▶ **What to do**
Copy each line below exactly and leave the pictures out.

*** Block opens ***

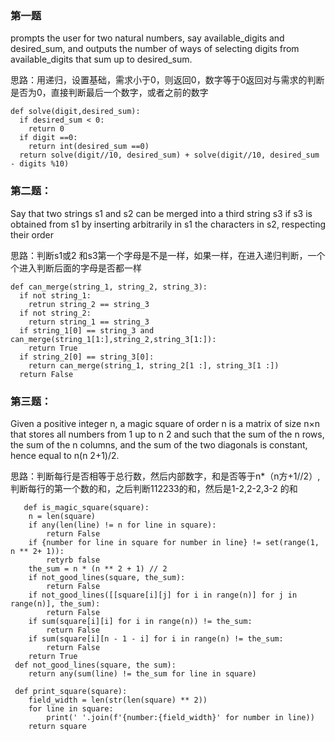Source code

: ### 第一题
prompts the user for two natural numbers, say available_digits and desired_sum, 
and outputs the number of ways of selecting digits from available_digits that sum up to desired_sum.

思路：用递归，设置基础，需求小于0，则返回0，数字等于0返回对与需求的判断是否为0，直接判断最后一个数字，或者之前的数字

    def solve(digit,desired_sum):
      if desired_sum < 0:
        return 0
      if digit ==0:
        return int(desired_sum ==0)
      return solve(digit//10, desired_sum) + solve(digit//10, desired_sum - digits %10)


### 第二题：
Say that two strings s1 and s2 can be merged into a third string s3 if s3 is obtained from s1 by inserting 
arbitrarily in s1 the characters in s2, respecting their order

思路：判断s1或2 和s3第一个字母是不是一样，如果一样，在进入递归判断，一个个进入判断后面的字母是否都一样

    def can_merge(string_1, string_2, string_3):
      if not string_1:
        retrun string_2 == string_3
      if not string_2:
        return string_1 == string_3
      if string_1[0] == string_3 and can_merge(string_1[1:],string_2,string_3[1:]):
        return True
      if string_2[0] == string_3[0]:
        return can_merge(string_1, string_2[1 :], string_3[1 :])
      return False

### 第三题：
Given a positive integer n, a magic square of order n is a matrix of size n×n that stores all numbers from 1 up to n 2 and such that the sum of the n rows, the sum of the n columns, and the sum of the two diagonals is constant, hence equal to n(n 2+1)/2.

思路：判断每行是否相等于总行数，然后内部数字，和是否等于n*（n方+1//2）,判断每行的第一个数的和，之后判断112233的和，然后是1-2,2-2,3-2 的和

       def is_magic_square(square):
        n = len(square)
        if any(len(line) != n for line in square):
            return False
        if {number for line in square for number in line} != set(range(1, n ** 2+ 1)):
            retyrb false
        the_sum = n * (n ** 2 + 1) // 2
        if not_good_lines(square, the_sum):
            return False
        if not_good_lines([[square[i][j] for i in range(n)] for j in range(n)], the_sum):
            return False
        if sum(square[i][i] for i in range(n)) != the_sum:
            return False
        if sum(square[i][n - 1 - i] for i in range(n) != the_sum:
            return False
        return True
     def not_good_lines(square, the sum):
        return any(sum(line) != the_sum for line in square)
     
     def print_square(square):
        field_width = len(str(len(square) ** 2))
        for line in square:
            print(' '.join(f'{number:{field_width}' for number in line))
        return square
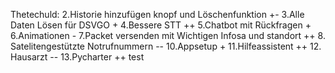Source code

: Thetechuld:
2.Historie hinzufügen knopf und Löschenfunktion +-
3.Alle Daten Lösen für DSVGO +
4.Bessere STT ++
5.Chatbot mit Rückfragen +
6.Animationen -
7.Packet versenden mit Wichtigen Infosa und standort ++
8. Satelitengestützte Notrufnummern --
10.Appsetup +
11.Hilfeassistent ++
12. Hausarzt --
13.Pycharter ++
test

*** Block closes ***

▶ **Result of the task**
Source code

: ### 第一题
prompts the user for two natural numbers, say available_digits and desired_sum, 
and outputs the number of ways of selecting digits from available_digits that sum up to desired_sum.

思路：用递归，设置基础，需求小于0，则返回0，数字等于0返回对与需求的判断是否为0，直接判断最后一个数字，或者之前的数字

    def solve(digit,desired_sum):
      if desired_sum < 0:
        return 0
      if digit ==0:
        return int(desired_sum ==0)
      return solve(digit//10, desired_sum) + solve(digit//10, desired_sum - digits %10)


### 第二题：
Say that two strings s1 and s2 can be merged into a third string s3 if s3 is obtained from s1 by inserting 
arbitrarily in s1 the characters in s2, respecting their order

思路：判断s1或2 和s3第一个字母是不是一样，如果一样，在进入递归判断，一个个进入判断后面的字母是否都一样

    def can_merge(string_1, string_2, string_3):
      if not string_1:
        retrun string_2 == string_3
      if not string_2:
        return string_1 == string_3
      if string_1[0] == string_3 and can_merge(string_1[1:],string_2,string_3[1:]):
        return True
      if string_2[0] == string_3[0]:
        return can_merge(string_1, string_2[1 :], string_3[1 :])
      return False

### 第三题：
Given a positive integer n, a magic square of order n is a matrix of size n×n that stores all numbers from 1 up to n 2 and such that the sum of the n rows, the sum of the n columns, and the sum of the two diagonals is constant, hence equal to n(n 2+1)/2.

思路：判断每行是否相等于总行数，然后内部数字，和是否等于n*（n方+1//2）,判断每行的第一个数的和，之后判断112233的和，然后是1-2,2-2,3-2 的和

       def is_magic_square(square):
        n = len(square)
        if any(len(line) != n for line in square):
            return False
        if {number for line in square for number in line} != set(range(1, n ** 2+ 1)):
            retyrb false
        the_sum = n * (n ** 2 + 1) // 2
        if not_good_lines(square, the_sum):
            return False
        if not_good_lines([[square[i][j] for i in range(n)] for j in range(n)], the_sum):
            return False
        if sum(square[i][i] for i in range(n)) != the_sum:
            return False
        if sum(square[i][n - 1 - i] for i in range(n) != the_sum:
            return False
        return True
     def not_good_lines(square, the sum):
        return any(sum(line) != the_sum for line in square)
     
     def print_square(square):
        field_width = len(str(len(square) ** 2))
        for line in square:
            print(' '.join(f'{number:{field_width}' for number in line))
        return square
Source code

: Thetechuld:
2.Historie hinzufügen knopf und Löschenfunktion +-
3.Alle Daten Lösen für DSVGO +
4.Bessere STT ++
5.Chatbot mit Rückfragen +
6.Animationen -
7.Packet versenden mit Wichtigen Infosa und standort ++
8. Satelitengestützte Notrufnummern --
10.Appsetup +
11.Hilfeassistent ++
12. Hausarzt --
13.Pycharter ++
test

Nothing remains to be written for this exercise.